Le message qu'on envoie est que la diplomation rapide de techniciens manuels est si importante qu'on peut tourner les coins ronds sur la formation de leur tête.

Je ne prétendrai pas ici que les étudiants trouvent immédiatement intéressants les cours de philosophie. C'est souvent après (et parfois bien longtemps après) le cours que l'étudiant comprend l'importance de ce qu'on fait en philosophie. Bien sûr, c'est moins plaisant que de parler de ce qui nous intéresse déjà, ou de surfer sur internet avec son iPhone. Et pourtant, il se joue là quelque chose de fondamental pour construire ma liberté et faire de moi une personne réfléchie et décente qui comprend le monde dans lequel je vis.

L'esprit qui anime l'actuel rapport Demers est tout autre : la priorité, c'est la production de petits soldats pour l'industrie ou l'économie, et le reste, dont la culture, est bon pour les oubliettes de l'histoire.

Les cégeps menacés

Le rapport Demers n'attaque pas seulement la philosophie, mais toute la formation générale : il remet donc en question la mission même des cégeps.

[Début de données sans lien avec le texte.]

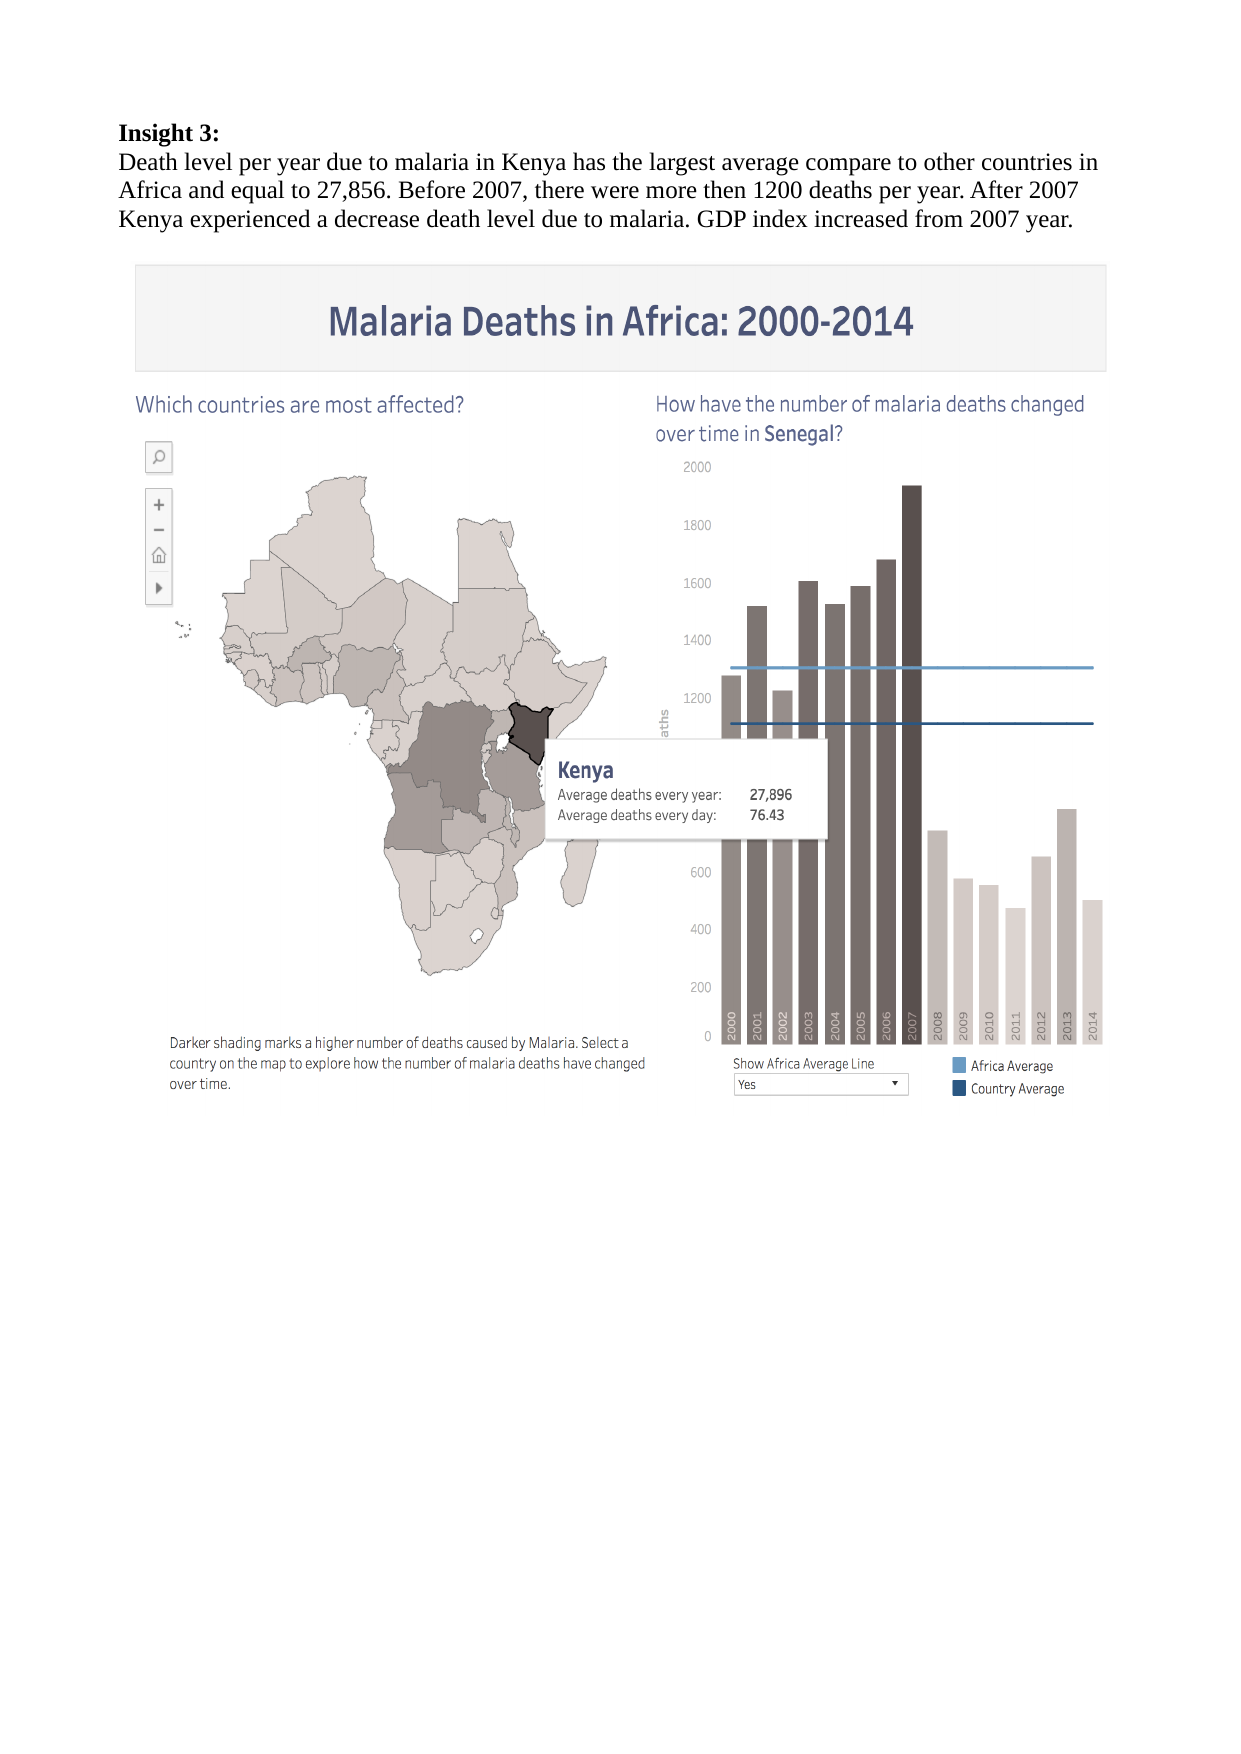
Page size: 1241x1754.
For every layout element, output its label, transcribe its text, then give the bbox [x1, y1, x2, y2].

text Insight 3: [118, 118, 1122, 147]
text Death level per year due to malaria in Kenya has the largest average compare to other countries in Africa and equal to 27,856. Before 2007, there were more then 1200 deaths per year. After 2007 Kenya experienced a decrease death level due to malaria. GDP index increased from 2007 year. [118, 147, 1122, 233]
picture [130, 261, 1110, 1116]
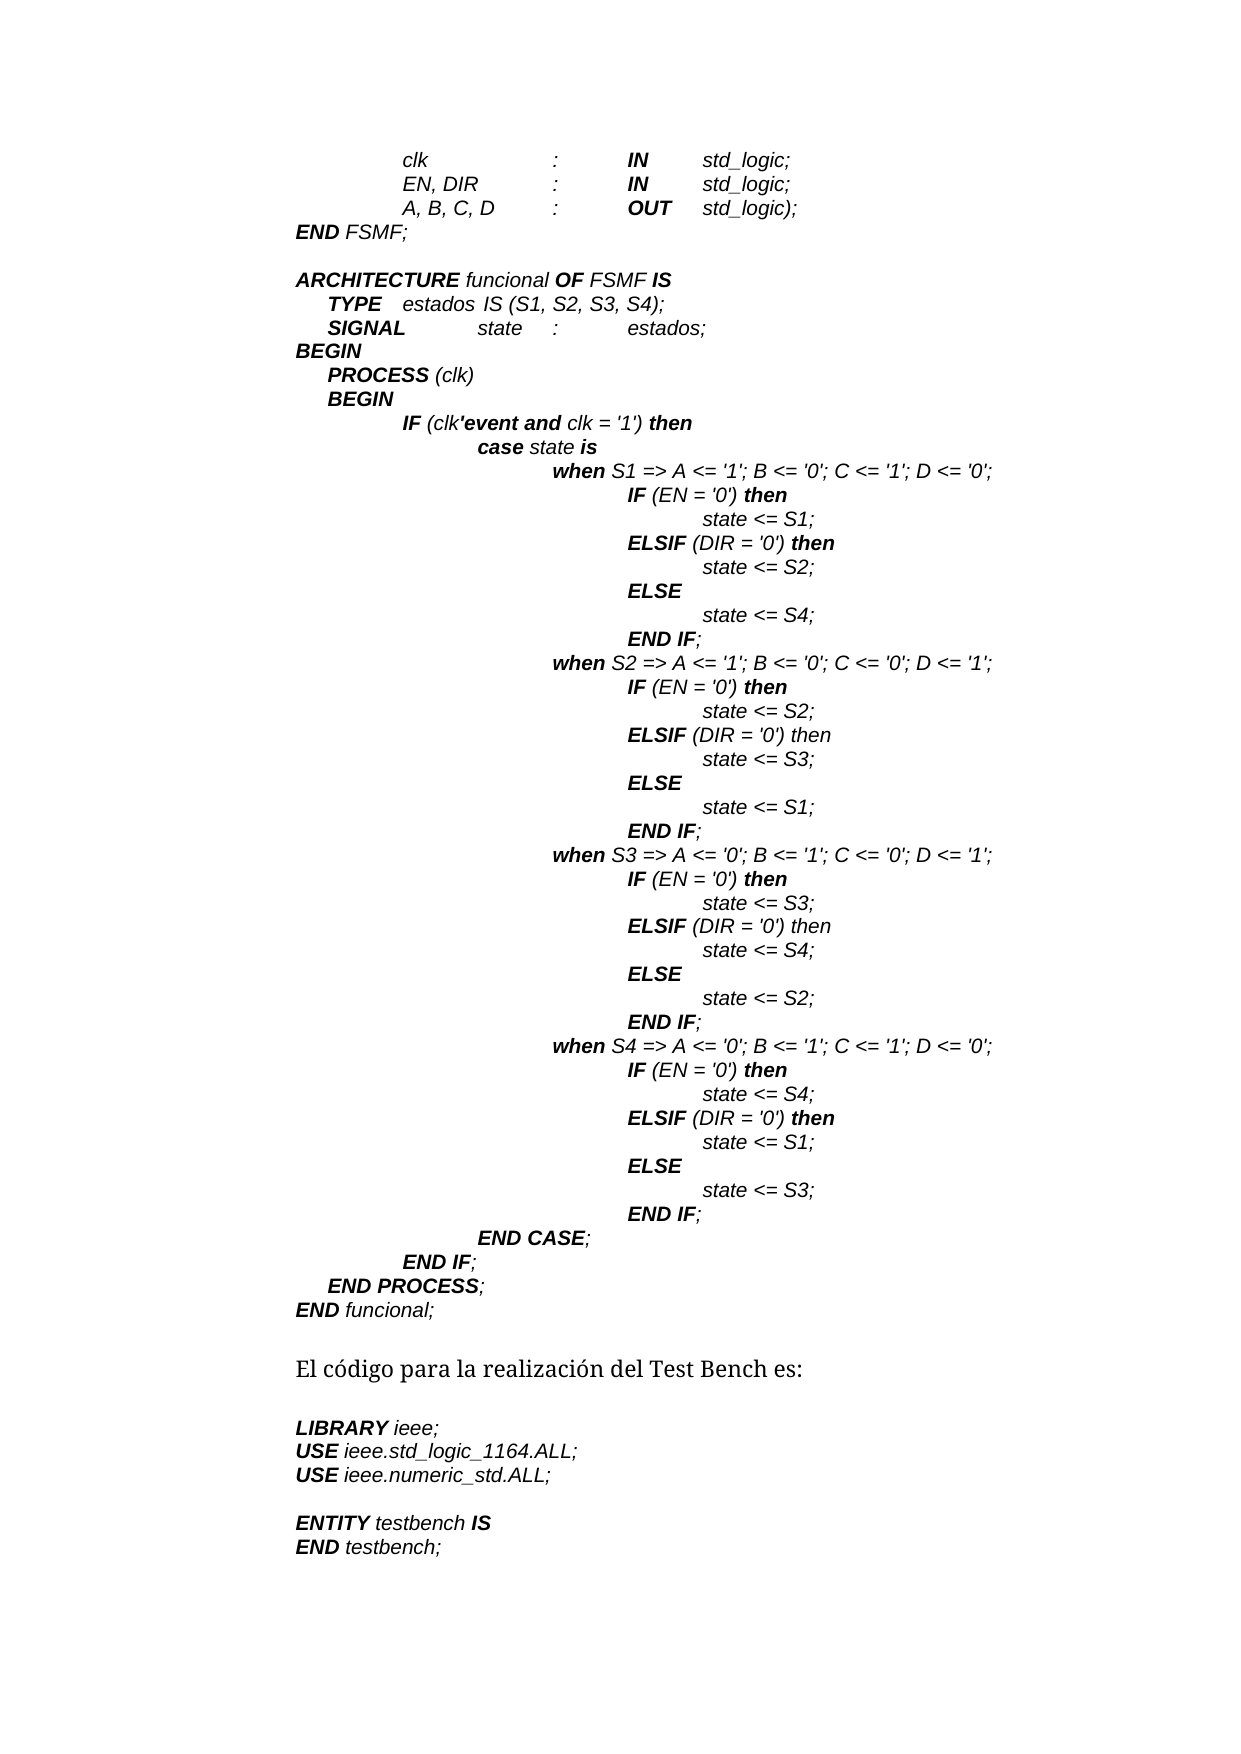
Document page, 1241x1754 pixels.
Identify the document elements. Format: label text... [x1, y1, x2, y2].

text state <= S4; [295, 938, 1063, 962]
text END IF; [295, 1250, 1063, 1274]
text IF (EN = '0') then [295, 866, 1063, 890]
text SIGNAL state : estados; [295, 315, 1063, 339]
text ELSIF (DIR = '0') then [295, 1106, 1063, 1130]
text ELSE [295, 962, 1063, 986]
text state <= S3; [295, 890, 1063, 914]
text END PROCESS; [295, 1274, 1063, 1298]
text state <= S4; [295, 603, 1063, 627]
text ELSE [295, 771, 1063, 794]
text state <= S2; [295, 986, 1063, 1010]
text END IF; [295, 818, 1063, 842]
text PROCESS (clk) [295, 363, 1063, 387]
text when S2 => A <= '1'; B <= '0'; C <= '0'; D <= '1'; [295, 651, 1063, 675]
text ENTITY testbench IS [295, 1511, 1063, 1535]
text IF (EN = '0') then [295, 483, 1063, 507]
text END IF; [295, 1202, 1063, 1226]
text state <= S1; [295, 1130, 1063, 1154]
text BEGIN [295, 339, 1063, 363]
text A, B, C, D : OUT std_logic); [295, 196, 1063, 219]
text IF (clk'event and clk = '1') then [295, 411, 1063, 435]
text END IF; [295, 627, 1063, 651]
text ELSE [295, 579, 1063, 603]
text END IF; [295, 1010, 1063, 1034]
text state <= S3; [295, 1178, 1063, 1202]
text EN, DIR : IN std_logic; [295, 172, 1063, 196]
text case state is [295, 435, 1063, 459]
text ARCHITECTURE funcional OF FSMF IS [295, 267, 1063, 291]
text ELSIF (DIR = '0') then [295, 914, 1063, 938]
text El código para la realización del Test Bench es: [295, 1353, 1063, 1384]
text when S3 => A <= '0'; B <= '1'; C <= '0'; D <= '1'; [295, 842, 1063, 866]
text when S1 => A <= '1'; B <= '0'; C <= '1'; D <= '0'; [295, 459, 1063, 483]
text LIBRARY ieee; [295, 1415, 1063, 1439]
text state <= S2; [295, 555, 1063, 579]
text END funcional; [295, 1298, 1063, 1322]
text END testbench; [295, 1535, 1063, 1559]
text TYPE estados IS (S1, S2, S3, S4); [295, 291, 1063, 315]
text state <= S1; [295, 794, 1063, 818]
text IF (EN = '0') then [295, 1058, 1063, 1082]
text USE ieee.std_logic_1164.ALL; [295, 1439, 1063, 1463]
text state <= S2; [295, 699, 1063, 723]
text ELSE [295, 1154, 1063, 1178]
text END CASE; [295, 1226, 1063, 1250]
text USE ieee.numeric_std.ALL; [295, 1463, 1063, 1487]
text state <= S3; [295, 747, 1063, 771]
text IF (EN = '0') then [295, 675, 1063, 699]
text END FSMF; [295, 219, 1063, 243]
text state <= S4; [295, 1082, 1063, 1106]
text BEGIN [295, 387, 1063, 411]
text ELSIF (DIR = '0') then [295, 531, 1063, 555]
text ELSIF (DIR = '0') then [295, 723, 1063, 747]
text state <= S1; [295, 507, 1063, 531]
text clk : IN std_logic; [295, 148, 1063, 172]
text when S4 => A <= '0'; B <= '1'; C <= '1'; D <= '0'; [295, 1034, 1063, 1058]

C'est qu'au fond, il ne tient pas beaucoup à préserver la spécificité de cette institution proprement québécoise. Le modèle qu'il donne en exemple est celui de l'Ontario, où il n'y a pas de cégep, pas de philosophie obligatoire et des cours à option qui ont peu de cohérence.

Pour le moment, on ne sait pas jusqu'où va aller ce projet ; on en saura davantage fin janvier, sans doute. En attendant, il est important de se souvenir des raisons qui ont présidé à la création des cégeps et de la formation générale.

Il faut aussi comprendre en quoi le rapport Demers constitue non seulement une menace pour les cégeps, mais aussi pour les étudiant-es eux-mêmes, puisqu'en définitive, c'est eux et elles qui seront privés d'un enseignement humaniste véritable parce ceux qui ne voient plus la personne humaine, mais seulement la « ressource humaine » qui rapporte.